____ Exercise inputs

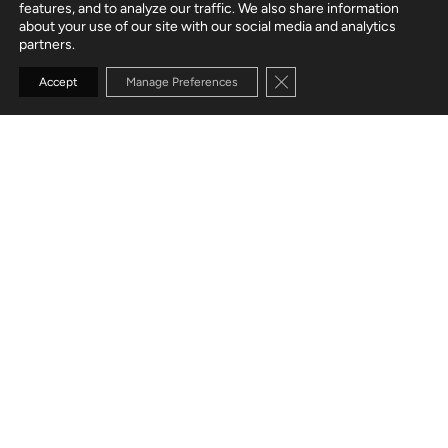
features, and to analyze our traffic. We also share information
about your use of our site with our social media and analytics
partners.
Close GDPR Cookie Banne
Accept
Manage Preferences
CUSTOMER
B2B commerce solutions
SERVICES
Web App Development
User Experience
Mobile App Development
Modernization
TECH STACK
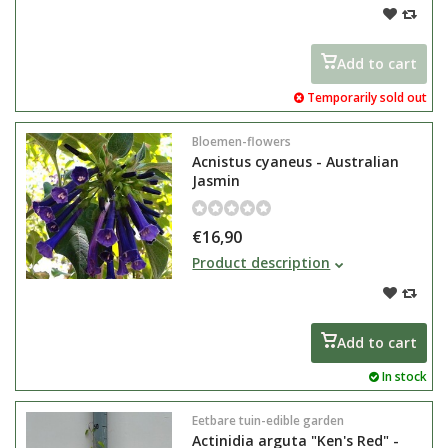
violet / blue bell-shaped flowers
from May to September
Add to cart
Temporarily sold out
Bloemen-flowers
Acnistus cyaneus - Australian
Jasmin
€16,90
Acnistus cyaneus is a fast-growing
Product description
container plant known for its
stunning bloom.
Native to South America, it can
grow into a large shrub or small
Add to cart
tree in its natural habitat.
In stock
Eetbare tuin-edible garden
Actinidia arguta "Ken's Red" -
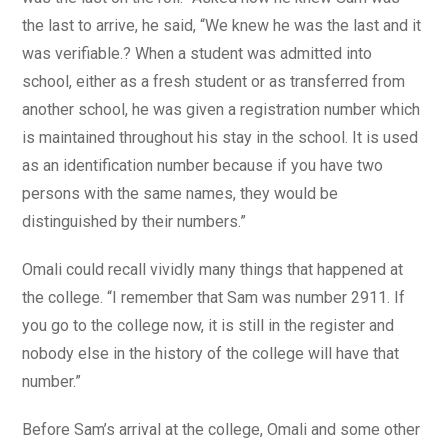
the last to arrive, he said, “We knew he was the last and it
was verifiable.? When a student was admitted into
school, either as a fresh student or as transferred from
another school, he was given a registration number which
is maintained throughout his stay in the school. It is used
as an identification number because if you have two
persons with the same names, they would be
distinguished by their numbers.”
Omali could recall vividly many things that happened at
the college. “I remember that Sam was number 2911. If
you go to the college now, it is still in the register and
nobody else in the history of the college will have that
number.”
Before Sam’s arrival at the college, Omali and some other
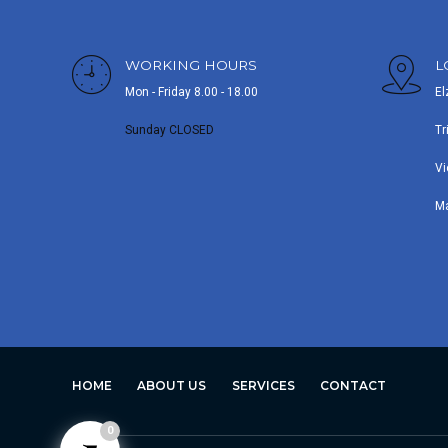
WORKING HOURS
L
Mon - Friday 8.00 - 18.00
El
Sunday CLOSED
Tr
Vi
M
HOME
ABOUT US
SERVICES
CONTACT
0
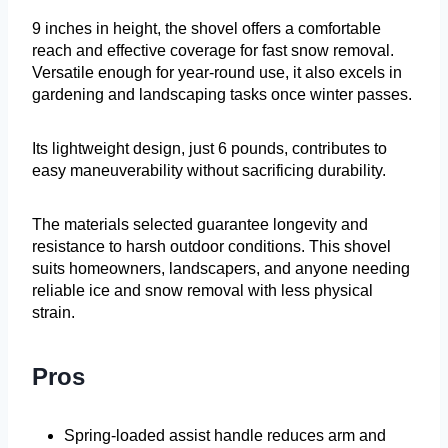
9 inches in height, the shovel offers a comfortable
reach and effective coverage for fast snow removal.
Versatile enough for year-round use, it also excels in
gardening and landscaping tasks once winter passes.
Its lightweight design, just 6 pounds, contributes to
easy maneuverability without sacrificing durability.
The materials selected guarantee longevity and
resistance to harsh outdoor conditions. This shovel
suits homeowners, landscapers, and anyone needing
reliable ice and snow removal with less physical
strain.
Pros
Spring-loaded assist handle reduces arm and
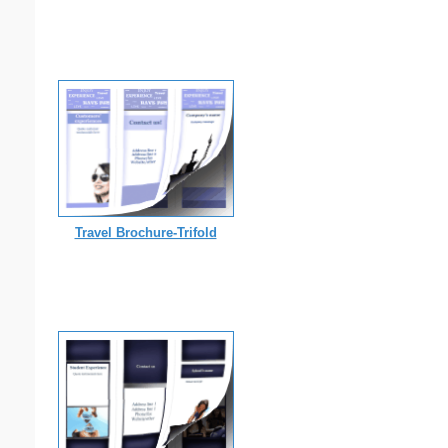
Travel Brochure-Trifold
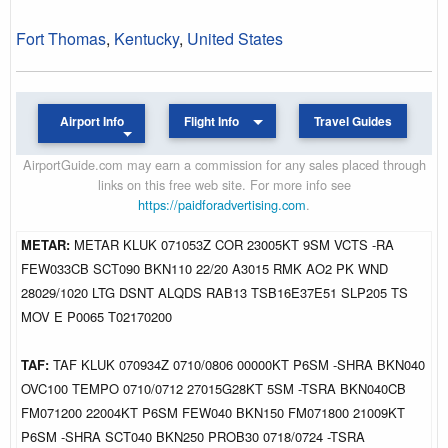
Fort Thomas
,
Kentucky
,
United States
Airport Info
Flight Info
Travel Guides
AirportGuide.com may earn a commission for any sales placed through
links on this free web site. For more info see
https://paidforadvertising.com
.
METAR:
METAR KLUK 071053Z COR 23005KT 9SM VCTS -RA
FEW033CB SCT090 BKN110 22/20 A3015 RMK AO2 PK WND
28029/1020 LTG DSNT ALQDS RAB13 TSB16E37E51 SLP205 TS
MOV E P0065 T02170200
TAF:
TAF KLUK 070934Z 0710/0806 00000KT P6SM -SHRA BKN040
OVC100 TEMPO 0710/0712 27015G28KT 5SM -TSRA BKN040CB
FM071200 22004KT P6SM FEW040 BKN150 FM071800 21009KT
P6SM -SHRA SCT040 BKN250 PROB30 0718/0724 -TSRA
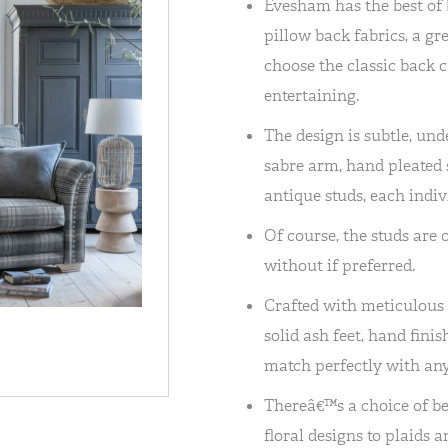
Evesham has the best of 
pillow back fabrics, a gre
choose the classic back
entertaining.
The design is subtle, und
sabre arm, hand pleated so
antique studs, each indiv
Of course, the studs are 
without if preferred.
Crafted with meticulous at
solid ash feet, hand fin
match perfectly with any 
Thereâ€™s a choice of be
floral designs to plaids 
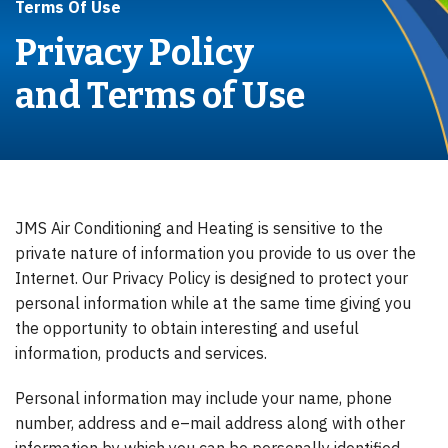
Terms Of Use
Privacy Policy
and Terms of Use
JMS Air Conditioning and Heating is sensitive to the
private nature of information you provide to us over the
Internet. Our Privacy Policy is designed to protect your
personal information while at the same time giving you
the opportunity to obtain interesting and useful
information, products and services.
Personal information may include your name, phone
number, address and e–mail address along with other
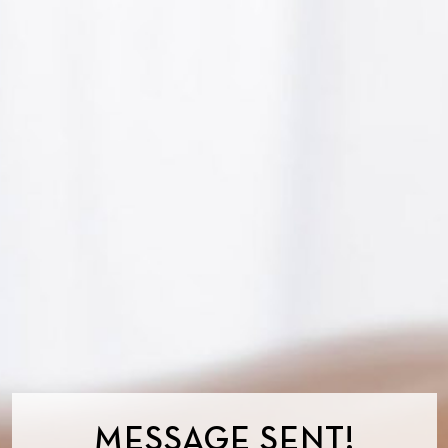
MESSAGE SENT!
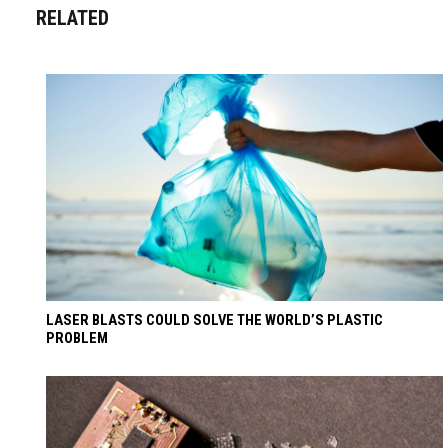
RELATED
LASER BLASTS COULD SOLVE THE WORLD’S PLASTIC
PROBLEM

________

Task objective
Where the string "also" appears in a line of the entries above, return that line.

Answer to this problem
features, and to analyze our traffic. We also share information
Versatile enough for year-round use, it also excels in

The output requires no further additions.